GIVEN ENTRIES Block Start

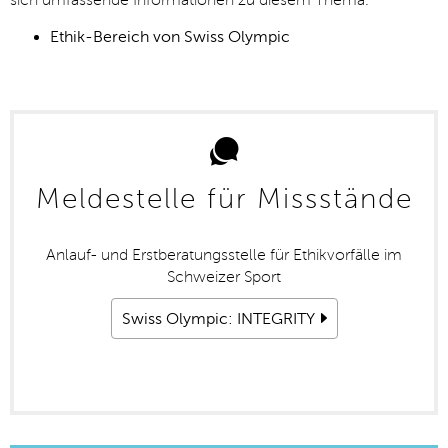
sich umfassende Informationen zu diesem Thema.
Ethik-Bereich von Swiss Olympic
Meldestelle für Missstände
Anlauf- und Erstberatungsstelle für Ethikvorfälle im
Schweizer Sport
Swiss Olympic: INTEGRITY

GIVEN ENTRIES Block End

In the lines above, spot each one that contains the word "Swiss" and copy it.

◆ SOLUTION:
Ethik-Bereich von Swiss Olympic
Swiss Olympic: INTEGRITY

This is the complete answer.